If industry is to be rewarded, he should get it.’

  ‘He will get it,’ said Joey. ‘All this talk about talents is a cod, Gulban taking the mickey and keeping Jack on tenterhooks for another twelvemonth.’

  He pulled the envelope from his pocket and shook it.

  ‘You don’t seem to be in any hurry to open yours,’ he said to Cookie. ‘Perhaps we should open them in secret.’

  ‘Jack went to his room to open his.’

  ‘He’s so serious about everything: the hotel, the shop, the farm and his middle-aged women. He can’t get enough work and he can’t get enough sex. What’s to become of him?’

  ‘Is he serious about Pauline?’ Cookie glanced quickly at Joey. The scar on the left side of his brother’s face screamed at the easeful day. Cookie looked down at the loose gravel of the driveway and prodded a pebble with his shoe.

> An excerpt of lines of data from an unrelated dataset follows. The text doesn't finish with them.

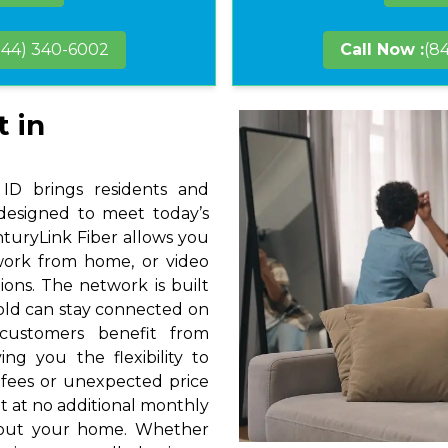
844) 340-6002
Call Now :
(8
t in
 ID brings residents and
 designed to meet today’s
nturyLink Fiber allows you
 work from home, or video
ions. The network is built
hold can stay connected on
 customers benefit from
ng you the flexibility to
 fees or unexpected price
t at no additional monthly
hout your home. Whether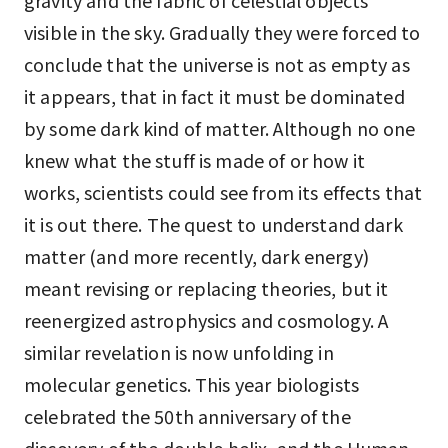
gravity and the fabric of celestial objects
visible in the sky. Gradually they were forced to
conclude that the universe is not as empty as
it appears, that in fact it must be dominated
by some dark kind of matter. Although no one
knew what the stuff is made of or how it
works, scientists could see from its effects that
it is out there. The quest to understand dark
matter (and more recently, dark energy)
meant revising or replacing theories, but it
reenergized astrophysics and cosmology. A
similar revelation is now unfolding in
molecular genetics. This year biologists
celebrated the 50th anniversary of the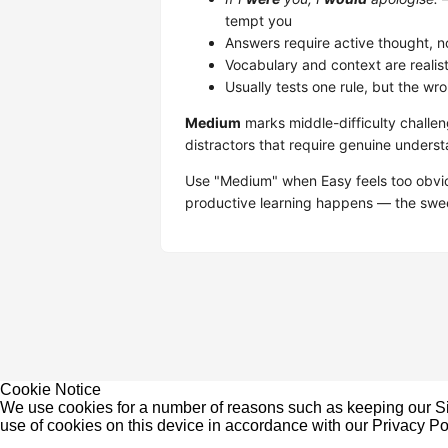
tempt you
Answers require active thought, no
Vocabulary and context are realistic
Usually tests one rule, but the wr
Medium
marks middle-difficulty challe
distractors that require genuine underst
Use "Medium" when Easy feels too obvio
productive learning happens — the sweet
Cookie Notice
We use cookies for a number of reasons such as keeping our Sit
use of cookies on this device in accordance with our
Privacy Po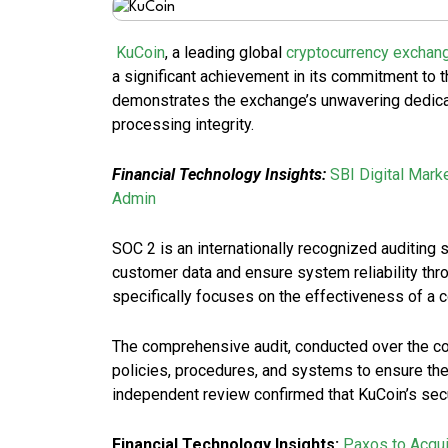
KuCoin
, a leading global
cryptocurrency exchan
a significant achievement in its commitment to 
demonstrates the exchange’s unwavering dedica
processing integrity.
Financial Technology Insights:
SBI Digital Mark
Admin
SOC 2 is an internationally recognized auditing
customer data and ensure system reliability throu
specifically focuses on the effectiveness of a c
The comprehensive audit, conducted over the c
policies, procedures, and systems to ensure they
independent review confirmed that KuCoin’s secur
Financial Technology Insights:
Paxos to Acqui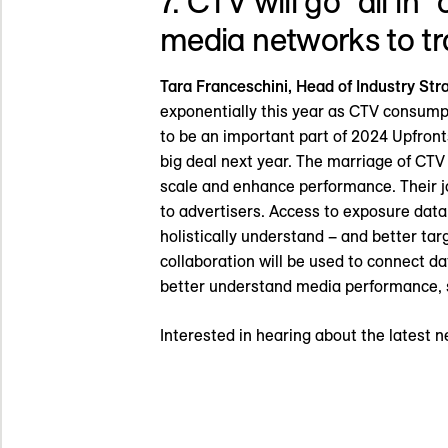
7. CTV will go “all in
media networks to t
Tara Franceschini, Head of Industry St
exponentially this year as CTV consumpt
to be an important part of 2024 Upfront
big deal next year. The marriage of CTV
scale and enhance performance. Their j
to advertisers. Access to exposure data
holistically understand – and better t
collaboration will be used to connect da
better understand media performance, s
Interested in hearing about the latest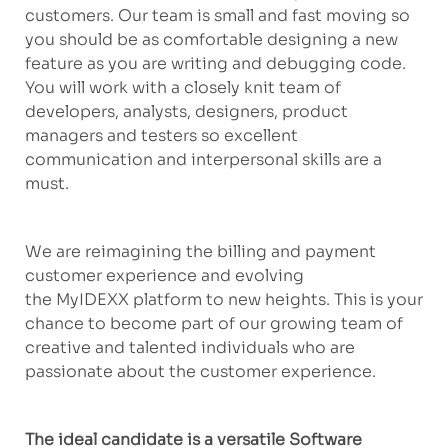
customers. Our team is small and fast
moving
so
you should be as comfortable designing a new
feature as you are writing and debugging code.
You will work with a closely knit team of
developers, analysts, designers, product
managers and
testers
so excellent
communication and interpersonal skills are
a
must
.
We are reimagining the billing and payment
customer experience and evolving
the
MyIDEXX
platform to new heights. This is your
chance to become part of our growing team of
creative and talented individuals who are
passionate about
the customer
experience.
The ideal candidate
is a
versatile Software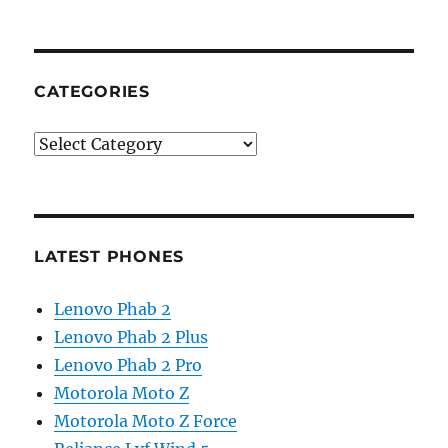
CATEGORIES
Categories
LATEST PHONES
Lenovo Phab 2
Lenovo Phab 2 Plus
Lenovo Phab 2 Pro
Motorola Moto Z
Motorola Moto Z Force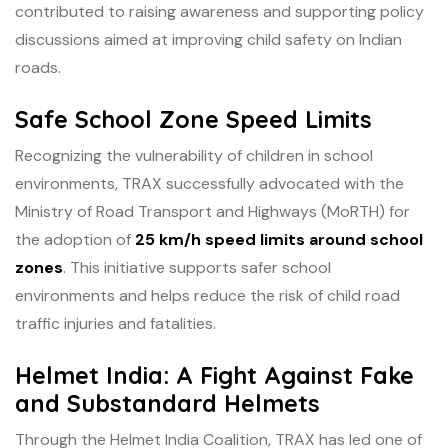
contributed to raising awareness and supporting policy
discussions aimed at improving child safety on Indian
roads.
Safe School Zone Speed Limits
Recognizing the vulnerability of children in school
environments, TRAX successfully advocated with the
Ministry of Road Transport and Highways (MoRTH) for
the adoption of
25 km/h speed limits around school
zones
. This initiative supports safer school
environments and helps reduce the risk of child road
traffic injuries and fatalities.
Helmet India: A Fight Against Fake
and Substandard Helmets
Through the Helmet India Coalition, TRAX has led one of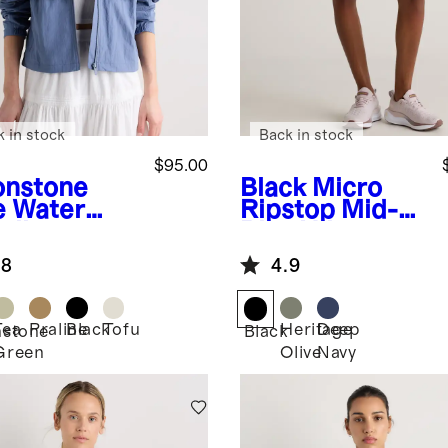
k in stock
Back in stock
$95.00
nstone
Black
Micro
e
Water
Ripstop Mid-
ellent
Rise Hike
dbreaker
Shorts
.8
4.9
ket
Tea
Praline
Black
Tofu
Heritage
Deep
stone
Black
Green
Olive
Navy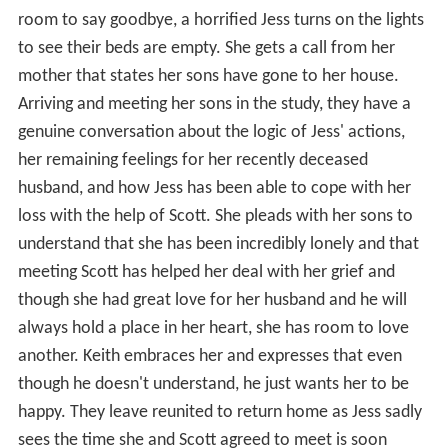
room to say goodbye, a horrified Jess turns on the lights
to see their beds are empty. She gets a call from her
mother that states her sons have gone to her house.
Arriving and meeting her sons in the study, they have a
genuine conversation about the logic of Jess' actions,
her remaining feelings for her recently deceased
husband, and how Jess has been able to cope with her
loss with the help of Scott. She pleads with her sons to
understand that she has been incredibly lonely and that
meeting Scott has helped her deal with her grief and
though she had great love for her husband and he will
always hold a place in her heart, she has room to love
another. Keith embraces her and expresses that even
though he doesn't understand, he just wants her to be
happy. They leave reunited to return home as Jess sadly
sees the time she and Scott agreed to meet is soon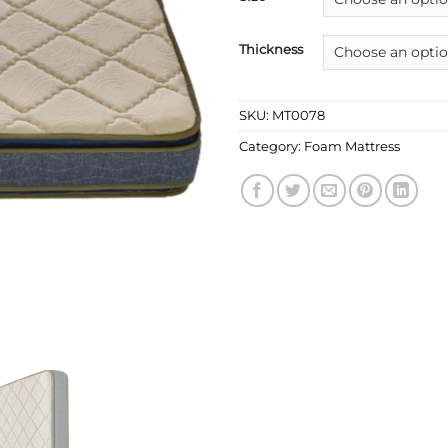
Thickness
SKU:
MT0078
Category:
Foam Mattress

  They stood on the steps of the front entrance facing the torque-shaped village among the flat fields below. The hotel was built on a rise overlooking the sea to the north and west. In front was a straight, blue-metalled road, beyond which rose a long hill that sagged in the middle with one white cottage at its foot. The road ran westwards down to the village, and after a U-turn back eastwards round the other side of the hill.

  South of the village stood a white, flat-roofed house set in an acre of ground surrounded by a high red brick wall. From the village you could not see the house because of the wall, but you could see both house and grounds from the hotel, dainty and symmetrical and somehow pathetic in their isolation. The house had been built by a landscape painter called Bugler and was now the home of his middle-aged widow and only daughter Alicia. A schoolmaster who was in the habit of visiting Mrs Bugler christened it Fort Knox, and the name stuck. Like the hotel itself, it was an alien object in an austere landscape of fenced fields and open sheep pasture where winter gales ensured that only the hardiest trees survived. Today, however, there was hardly a breath of air. The whole headland lay serenely in a kind of sensual contemplation of the sky, the sea and the haze on the horizon in between.

  Joey said that he was going down to the shop. Cookie entered the hotel’s glass-roofed porch which Pauline had turned into a greenhouse of exotic-looking plants in earthenware pots. A Frenchman and his wife were asking the receptionist why there was no mutton on the menu though the hills around were white with sheep. Cookie smiled and escaped upstairs to his narrow bedroom at the back.